• DOCUMENT PASSAGE
'''
Groucho glasses (also known as the beaglepuss) are a humorous novelty disguise which function as a caricature of the stage makeup used by the comedian Groucho Marx in his movies and vaudeville performances. They typically consist of black frames without lenses with attached features including bushy eyebrows, a large plastic nose, bushy moustache, and sometimes a plastic cigar.

Considered one of the most iconic and widely used of all novelty items in the world, Groucho glasses were marketed as early as the 1940s and are instantly recognizable to people throughout the world. The glasses are often used as a shorthand for slapstick and are depicted in the Disguised Face (🥸) emoji.

== Guinness Record Attempts ==

=== Durango’s Snowdown Festival (1988) ===
In 1988, the Snowdown Festival in Durango, Colorado, attempted to set a Guinness World Record for the largest number of people wearing Groucho glasses. The event originated when, in previous Snowdown performances, the host had dressed as Groucho, and the idea grew into a record attempt. Locals were enticed through advertising campaigns, buses, and social excitement, and it is estimated that 500–800 people participated, wearing fake mustaches, enlarged noses, and glasses. The results were possibly not submitted to Guinness, and no official record was registered, but the event marked the beginning of the tradition of Groucho glasses gatherings.
'''
• SOURCE MATERIAL
'''
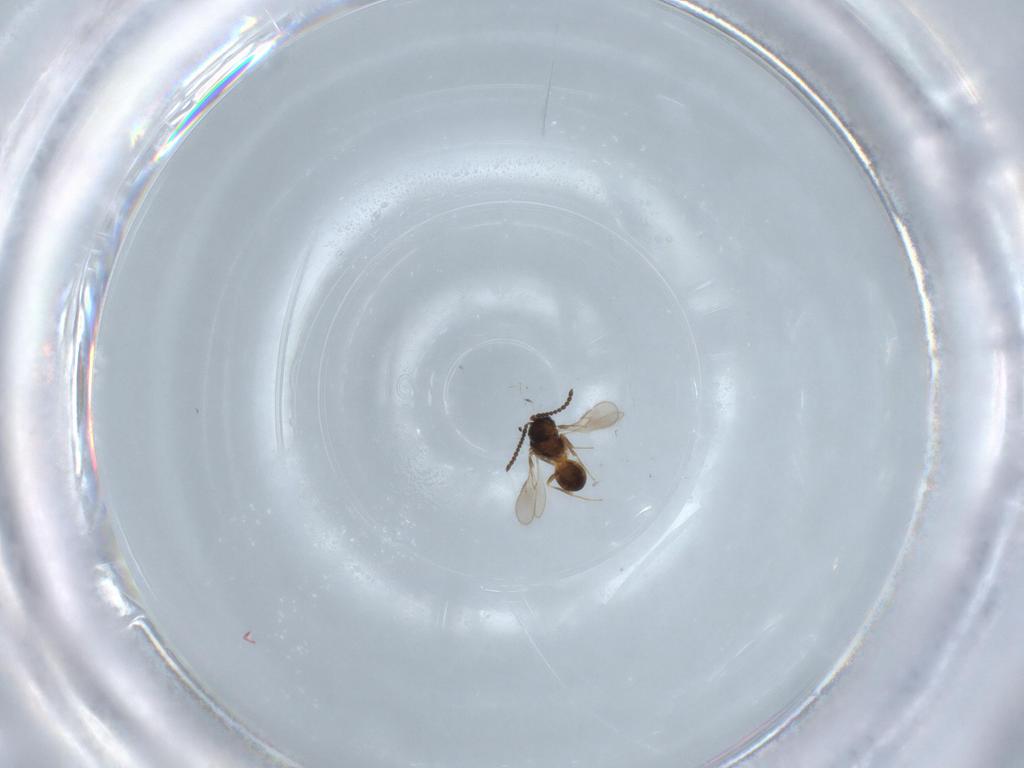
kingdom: Animalia
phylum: Arthropoda
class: Insecta
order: Hymenoptera
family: Scelionidae
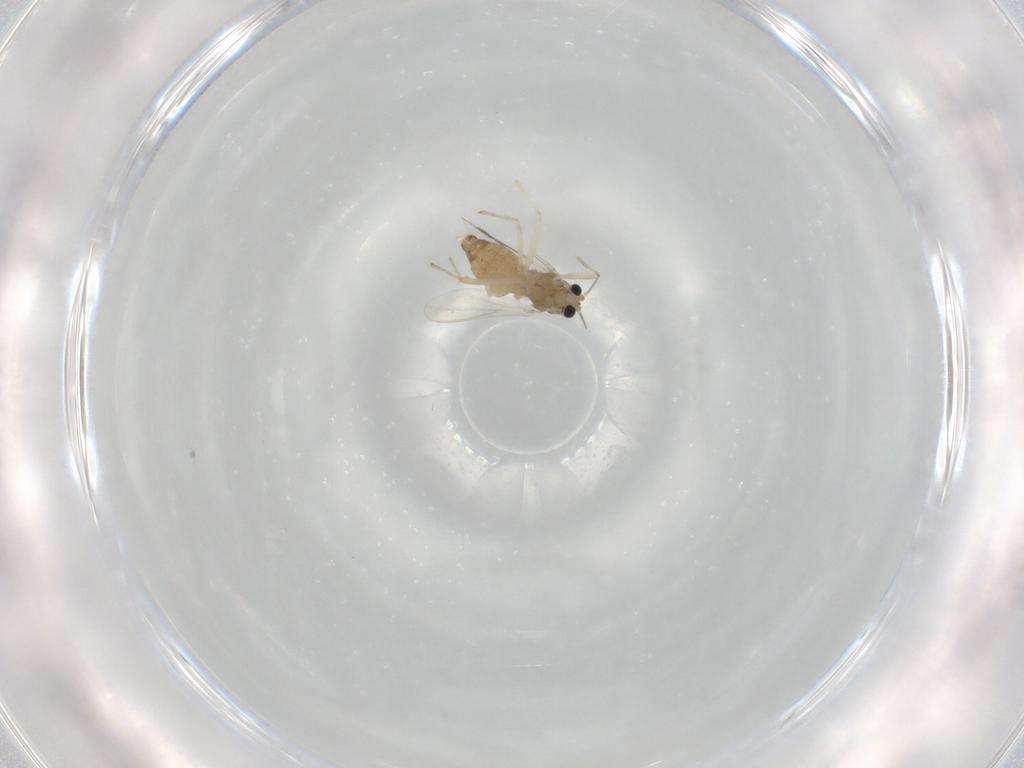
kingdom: Animalia
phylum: Arthropoda
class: Insecta
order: Diptera
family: Chironomidae
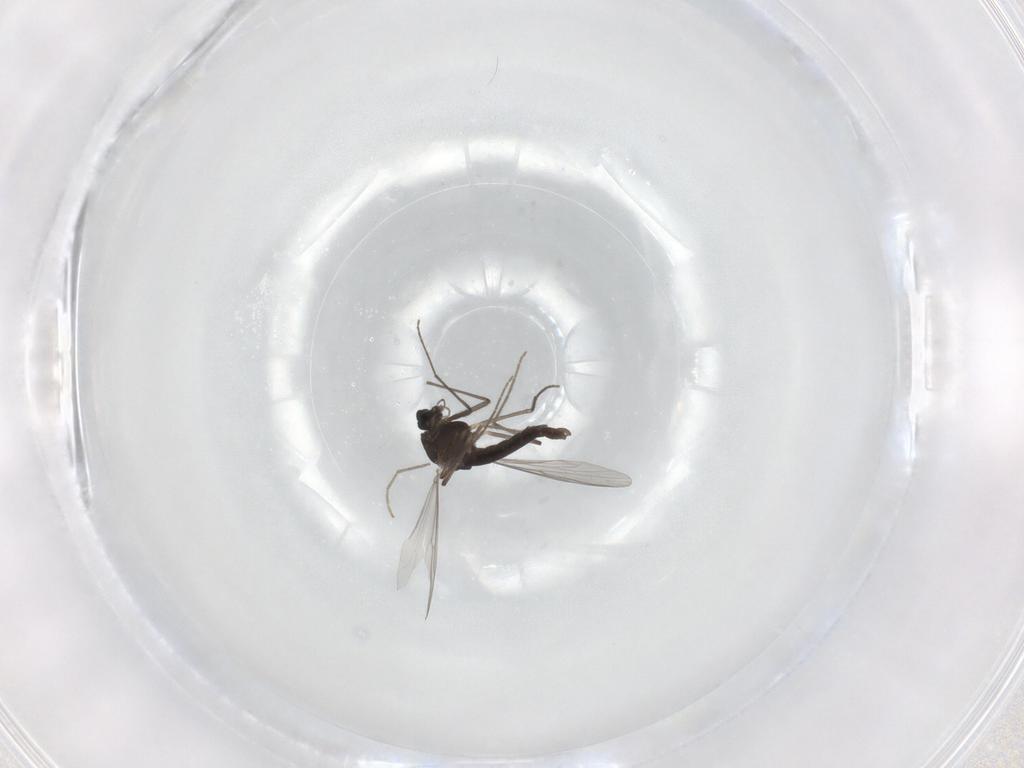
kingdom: Animalia
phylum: Arthropoda
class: Insecta
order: Diptera
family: Chironomidae
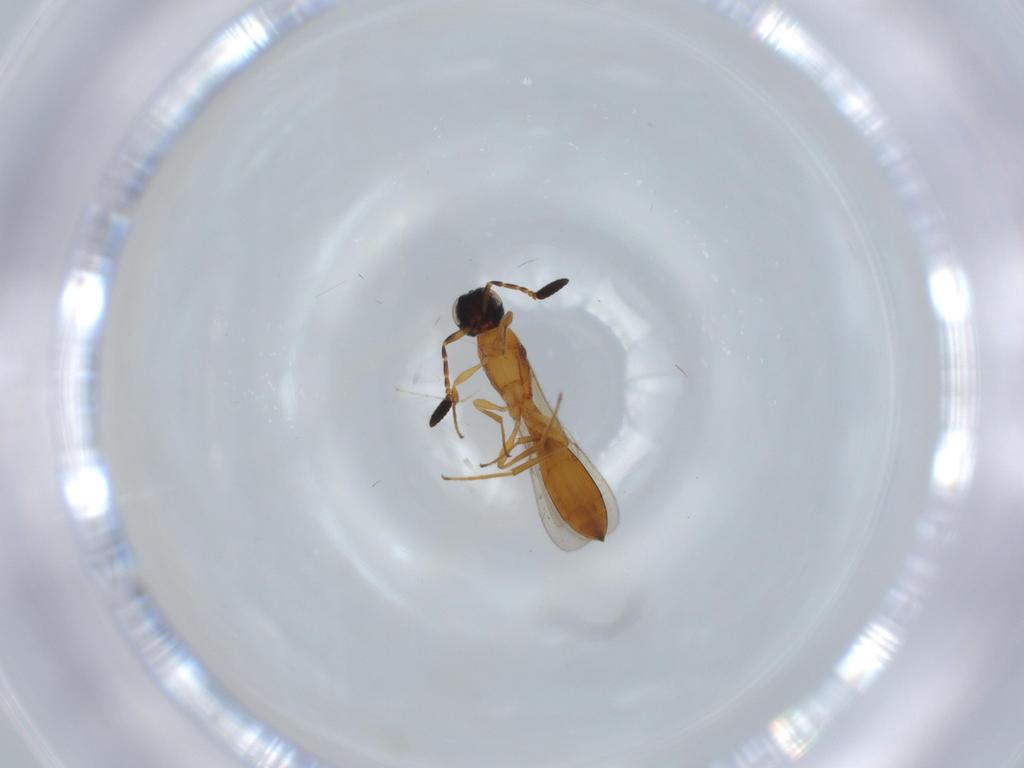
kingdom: Animalia
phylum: Arthropoda
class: Insecta
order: Hymenoptera
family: Scelionidae
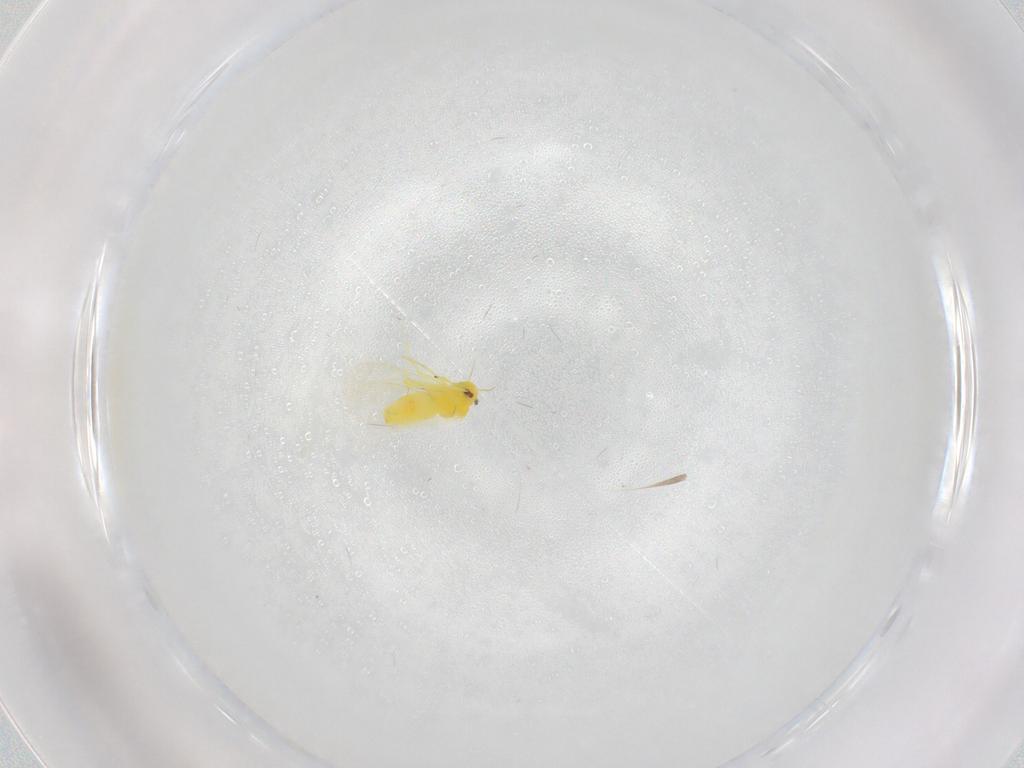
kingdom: Animalia
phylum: Arthropoda
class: Insecta
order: Hemiptera
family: Aleyrodidae
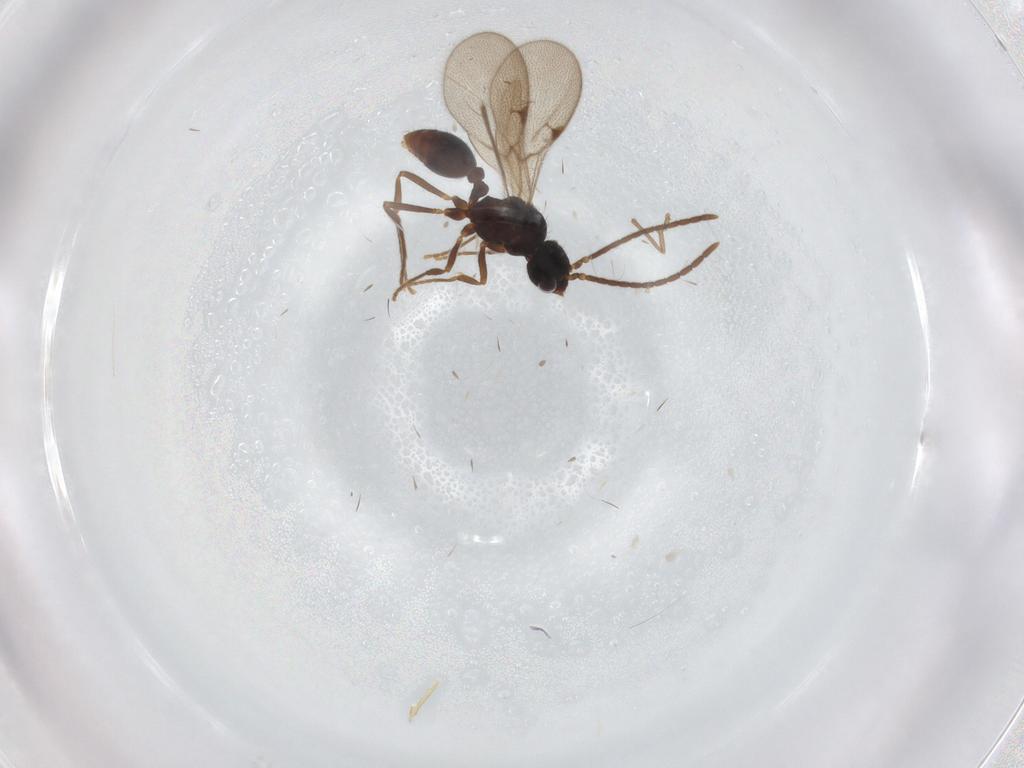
'''
• PROBLEM DESCRIPTION
Continue the Groucho glasses text from its final sentence.

• RESPONSE
=== Gorham Record (2006) ===
In 2006, the town of Gorham held an event where 1,463 residents gathered to attempt a Guinness World Record by wearing Groucho Marx-style masks, consisting of fake mustaches, enlarged noses, dark eyebrows, and glasses. The event required careful planning, including the correct date, official witnesses, countless glasses, and an area where participants remained for at least ten minutes. Attendees were enticed with music, a DJ, door-to-door and yard campaigns, and prizes such as kayaks and shovels. The event was well-organized, participants were counted and photographed, and Gorham received Guinness recognition for the record titled “The Most People Wearing Groucho Marx Glasses at the Same Time,” which was commemorated in the town’s youth center with a two-page full-color display.